All GCP integrations support the standard Application Default Credentials chain. When credentials are not explicitly configured, Spice attempts the following in order:

  1. GOOGLE_APPLICATION_CREDENTIALS — path to a service account JSON key file.
  2. Attached service account — Compute Engine, Cloud Run, or GKE node default service account.
  3. GKE Workload Identity — federated tokens for pods bound to a Google service account via the Kubernetes ServiceAccount.

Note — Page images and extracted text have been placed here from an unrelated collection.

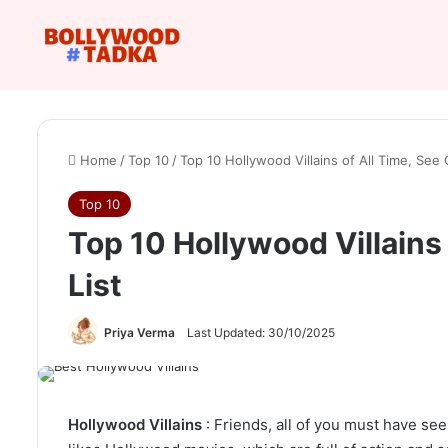
Home
/
Top 10
/
Top 10 Hollywood Villains of All Time, See
Top 10
Top 10 Hollywood Villains
List
Priya Verma
Last Updated: 30/10/2025
Hollywood Villains
: Friends, all of you must have se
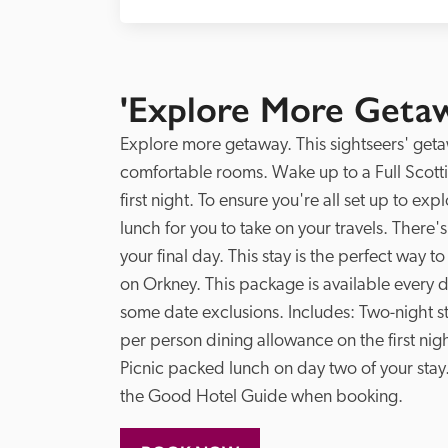
'Explore More Getaw
Explore more getaway. This sightseers' geta
comfortable rooms. Wake up to a Full Scotti
first night. To ensure you're all set up to ex
lunch for you to take on your travels. There's
your final day. This stay is the perfect way t
on Orkney. This package is available every da
some date exclusions. Includes: Two-night st
per person dining allowance on the first night
Picnic packed lunch on day two of your stay
the Good Hotel Guide when booking. 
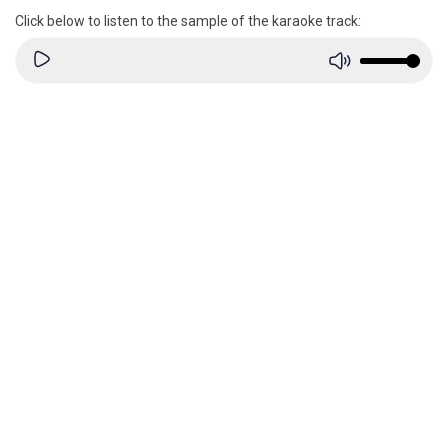
Click below to listen to the sample of the karaoke track:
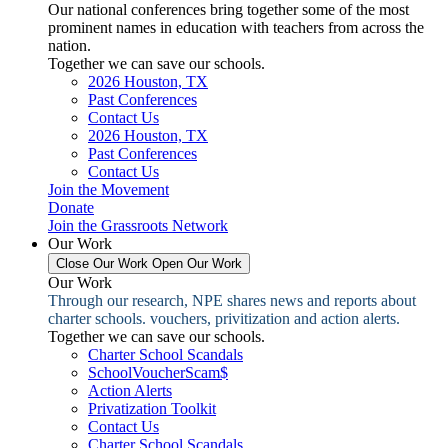
Our national conferences bring together some of the most
prominent names in education with teachers from across the
nation.
Together we can save our schools.
2026 Houston, TX
Past Conferences
Contact Us
2026 Houston, TX
Past Conferences
Contact Us
Join the Movement
Donate
Join the Grassroots Network
Our Work
Close Our Work
Open Our Work
Our Work
Through our research, NPE shares news and reports about
charter schools. vouchers, privitization and action alerts.
Together we can save our schools.
Charter School Scandals
SchoolVoucherScam$
Action Alerts
Privatization Toolkit
Contact Us
Charter School Scandals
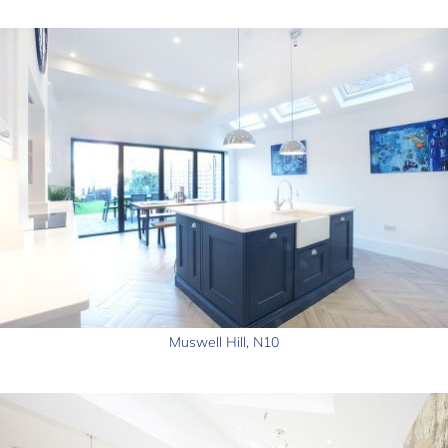
Muswell Hill, N10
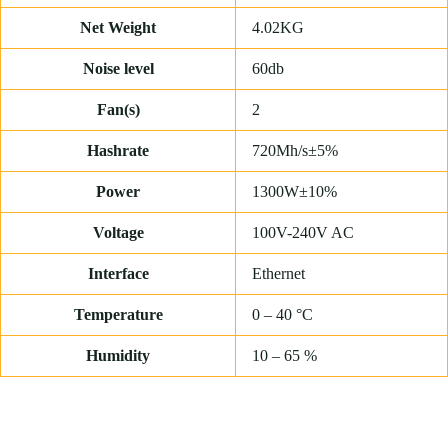
Net Weight
4.02KG
Noise level
60db
Fan(s)
2
Hashrate
720Mh/s±5%
Power
1300W±10%
Voltage
100V-240V AC
Interface
Ethernet
Temperature
0 – 40 °C
Humidity
10 – 65 %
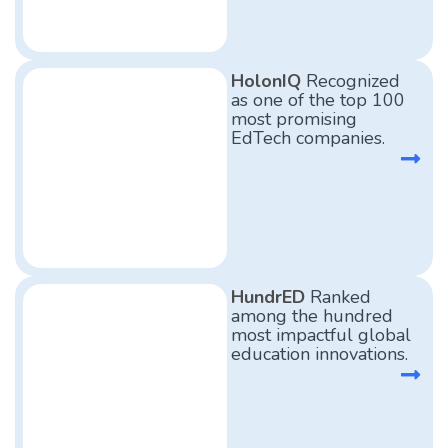
HolonIQ
Recognized
as one of the top 100
most promising
EdTech companies.
HundrED
Ranked
among the hundred
most impactful global
education innovations.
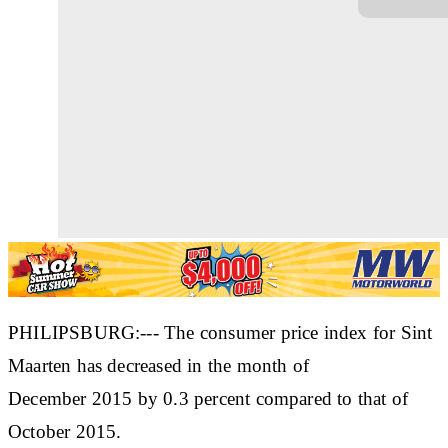
PHILIPSBURG:--- The consumer price index for Sint
Maarten has decreased in the month of
December 2015 by 0.3 percent compared to that of
October 2015.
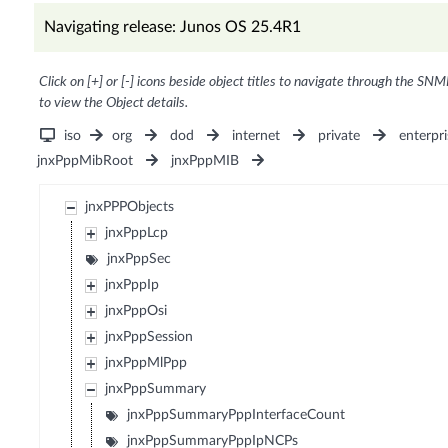
Navigating release: Junos OS 25.4R1
Click on [+] or [-] icons beside object titles to navigate through the SNM
to view the Object details.
iso
org
dod
internet
private
enterpri
jnxPppMibRoot
jnxPppMIB
jnxPPPObjects
jnxPppLcp
jnxPppSec
jnxPppIp
jnxPppOsi
jnxPppSession
jnxPppMlPpp
jnxPppSummary
jnxPppSummaryPppInterfaceCount
jnxPppSummaryPppIpNCPs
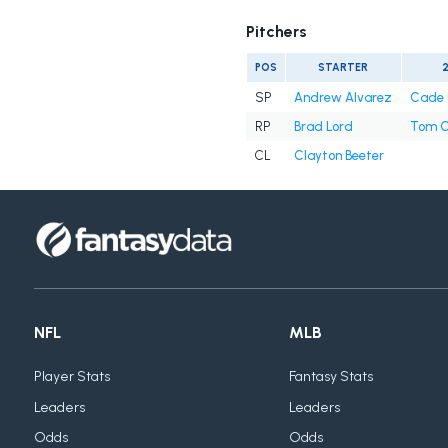
Pitchers
POS
STARTER
SP
Andrew Alvarez
Cade 
RP
Brad Lord
Tom C
CL
Clayton Beeter
NFL
MLB
Player Stats
Fantasy Stats
Leaders
Leaders
Odds
Odds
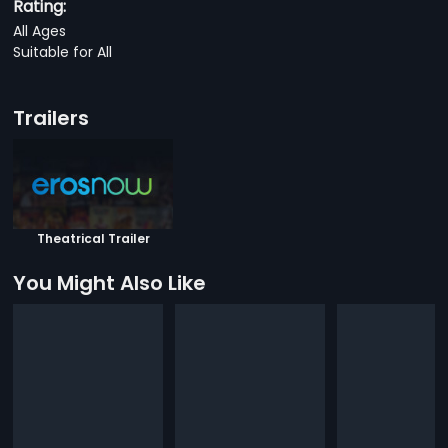
Rating:
All Ages
Suitable for All
Trailers
Theatrical Trailer
You Might Also Like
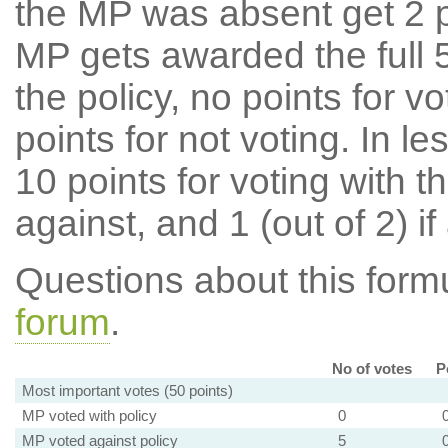
the MP was absent get 2 po
MP gets awarded the full 5
the policy, no points for v
points for not voting. In l
10 points for voting with th
against, and 1 (out of 2) if
Questions about this for
forum
.
No of votes
P
Most important votes (50 points)
MP voted with policy
0
MP voted against policy
5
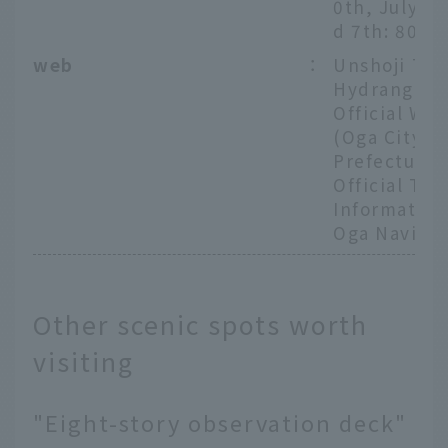
0th, July 6t
d 7th: 800 
web
：
Unshoji Te
Hydrangea
Official Web
(Oga City, A
Prefecture
Official Tou
Information
Oga Navi)
Other scenic spots worth
visiting
"Eight-story observation deck"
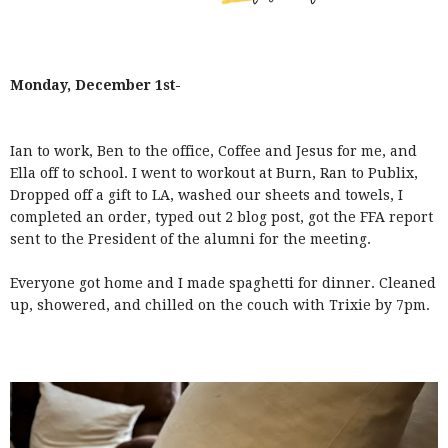
Monday, December 1st-
Ian to work, Ben to the office, Coffee and Jesus for me, and
Ella off to school. I went to workout at Burn, Ran to Publix,
Dropped off a gift to LA, washed our sheets and towels, I
completed an order, typed out 2 blog post, got the FFA report
sent to the President of the alumni for the meeting.
Everyone got home and I made spaghetti for dinner. Cleaned
up, showered, and chilled on the couch with Trixie by 7pm.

See Workload Identity for GKE.
  4. gcloud CLI — cached credentials from gcloud auth application-default login.
  5. Workload Identity Federation — federated identity for workloads running outside GCP (other clouds, on-premises, GitHub Actions). See Workload Identity Federation.

For a deployment-side overview of these mechanisms, see the Authentication section of the GCP deployment guide.

IAM role bindings​

Each principal must have the appropriate IAM role for the services it accesses:

ServiceCommon role(s)
Cloud Storageroles/storage.objectViewer or roles/storage.objectAdmin
BigQueryroles/bigquery.dataViewer and roles/bigquery.jobUser
Cloud SQLroles/cloudsql.client (proxy) plus database-level grants
Secret Managerroles/secretmanager.secretAccessor
Artifact Registryroles/artifactregistry.reader for image pulls
Cloud Logging/Monitoringroles/logging.logWriter, roles/monitoring.metricWriter

When a Spicepod connects to multiple GCP services, ensure roles are granted on every resource the runtime touches.